Church & Dwight Company Inc (CHD)

Solvency ratios

Dec 31, 2024 Dec 31, 2023 Dec 31, 2022 Dec 31, 2021 Dec 31, 2020
Debt-to-assets ratio 0.25 0.26 0.31 0.20 0.24
Debt-to-capital ratio 0.34 0.36 0.43 0.33 0.38
Debt-to-equity ratio 0.51 0.57 0.74 0.50 0.60
Financial leverage ratio 2.04 2.22 2.39 2.47 2.45

The solvency ratios of Church & Dwight Company Inc indicate the company's ability to meet its long-term financial obligations.

1. Debt-to-assets ratio: This ratio decreased from 0.24 in 2020 to 0.20 in 2021 but then increased to 0.31 in 2022 before dropping to 0.26 in 2023 and 0.25 in 2024. This suggests that the company's debt relative to its total assets fluctuated over the years, with a slight downward trend in recent years.

2. Debt-to-capital ratio: Similarly, the debt-to-capital ratio showed a decrease from 0.38 in 2020 to 0.33 in 2021, followed by an increase to 0.43 in 2022 and subsequent decreases to 0.36 in 2023 and 0.34 in 2024. The fluctuations in this ratio indicate changes in the company's capital structure and reliance on debt to finance its operations.

3. Debt-to-equity ratio: The debt-to-equity ratio declined from 0.60 in 2020 to 0.50 in 2021, then rose to 0.74 in 2022, before falling to 0.57 in 2023 and 0.51 in 2024. This ratio reflects the proportion of debt relative to equity in the company's capital structure, with fluctuations indicating changes in leverage and financial risk.

4. Financial leverage ratio: The financial leverage ratio showed a slight increase from 2.45 in 2020 to 2.47 in 2021, followed by a decrease to 2.39 in 2022, 2.22 in 2023, and 2.04 in 2024. This ratio measures the company's financial leverage and its ability to generate earnings to cover interest payments. The declining trend indicates a reduction in the company's reliance on debt financing.

Overall, the solvency ratios of Church & Dwight Company Inc suggest a mixed trend in its leverage and debt management over the years, with some improvements in recent years. It is essential for stakeholders to monitor these ratios to assess the company's long-term financial health and risk exposure.


Coverage ratios

Dec 31, 2024 Dec 31, 2023 Dec 31, 2022 Dec 31, 2021 Dec 31, 2020
Interest coverage 8.96 9.72 6.84 19.93 16.96

Interest coverage is a crucial financial ratio that reflects a company's ability to meet its interest obligations with its operating profits. Analyzing Church & Dwight Company Inc's interest coverage over the past five years reveals fluctuations in its ability to cover interest expenses.

In 2020, the interest coverage ratio stood at a healthy 16.96, indicating that the company's operating profits were almost 17 times higher than its interest expenses, suggesting a strong financial position.

By the end of 2021, the interest coverage ratio improved further to 19.93, signaling an even stronger ability to cover interest costs. This increase indicates continued operational efficiency and financial stability.

However, there was a notable decline in 2022, with the interest coverage ratio dropping to 6.84. While still above 1, implying the company's ability to cover interest expenses with operating profits, the decrease suggests a potential increase in the relative burden of interest payments.

The ratio recovered slightly in 2023, reaching 9.72, but remained below the levels seen in 2020 and 2021. This improvement may indicate management efforts to enhance earnings relative to interest costs.

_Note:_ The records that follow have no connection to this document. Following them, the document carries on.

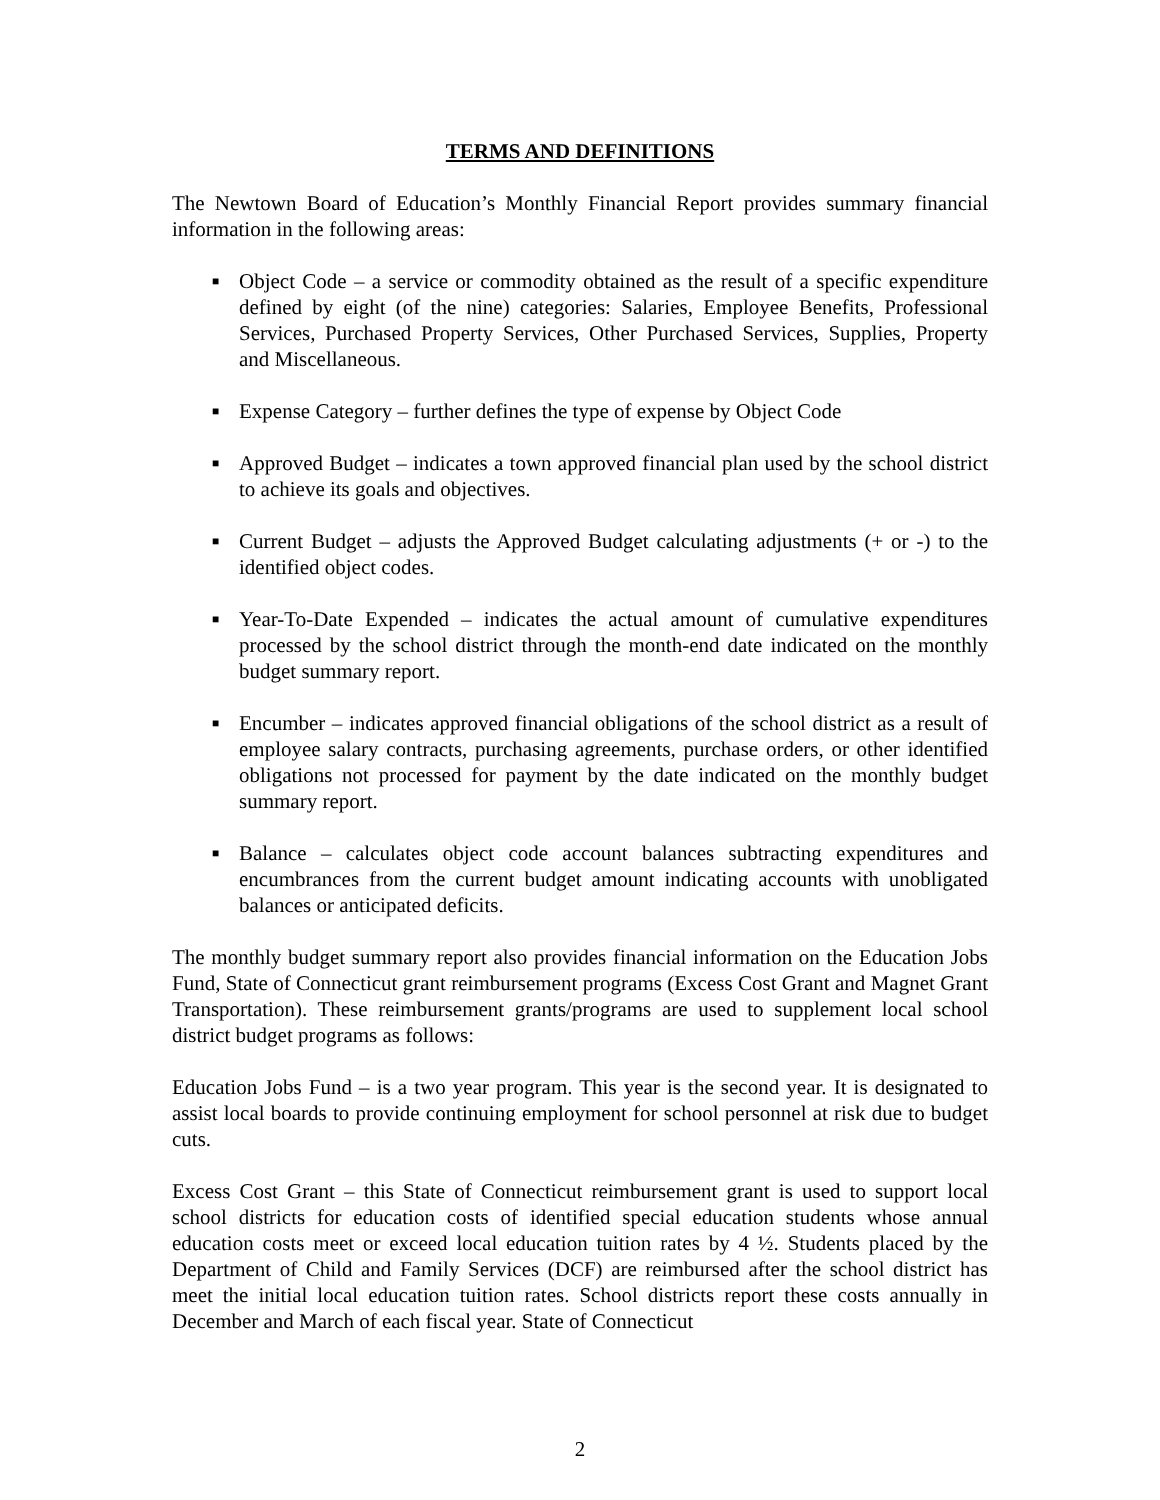TERMS AND DEFINITIONS
The Newtown Board of Education’s Monthly Financial Report provides summary financial information in the following areas:
■ Object Code – a service or commodity obtained as the result of a specific expenditure defined by eight (of the nine) categories: Salaries, Employee Benefits, Professional Services, Purchased Property Services, Other Purchased Services, Supplies, Property and Miscellaneous.
■ Expense Category – further defines the type of expense by Object Code
■ Approved Budget – indicates a town approved financial plan used by the school district to achieve its goals and objectives.
■ Current Budget – adjusts the Approved Budget calculating adjustments (+ or -) to the identified object codes.
■ Year-To-Date Expended – indicates the actual amount of cumulative expenditures processed by the school district through the month-end date indicated on the monthly budget summary report.
■ Encumber – indicates approved financial obligations of the school district as a result of employee salary contracts, purchasing agreements, purchase orders, or other identified obligations not processed for payment by the date indicated on the monthly budget summary report.
■ Balance – calculates object code account balances subtracting expenditures and encumbrances from the current budget amount indicating accounts with unobligated balances or anticipated deficits.
The monthly budget summary report also provides financial information on the Education Jobs Fund, State of Connecticut grant reimbursement programs (Excess Cost Grant and Magnet Grant Transportation). These reimbursement grants/programs are used to supplement local school district budget programs as follows:
Education Jobs Fund – is a two year program. This year is the second year. It is designated to assist local boards to provide continuing employment for school personnel at risk due to budget cuts.
Excess Cost Grant – this State of Connecticut reimbursement grant is used to support local school districts for education costs of identified special education students whose annual education costs meet or exceed local education tuition rates by 4 ½. Students placed by the Department of Child and Family Services (DCF) are reimbursed after the school district has meet the initial local education tuition rates. School districts report these costs annually in December and March of each fiscal year. State of Connecticut
2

By the end of 2024, the interest coverage ratio was at 8.96, still below the levels observed in the earlier years. This suggests that despite some recovery, there may be ongoing pressure on the company's ability to comfortably cover interest expenses with operating profits.

In conclusion, the analysis of Church & Dwight Company Inc's interest coverage indicates varying levels of performance over the past five years, with periods of strength and challenges. It is essential for the company to monitor and manage its interest coverage ratio effectively to ensure financial stability and sustainable growth in the future.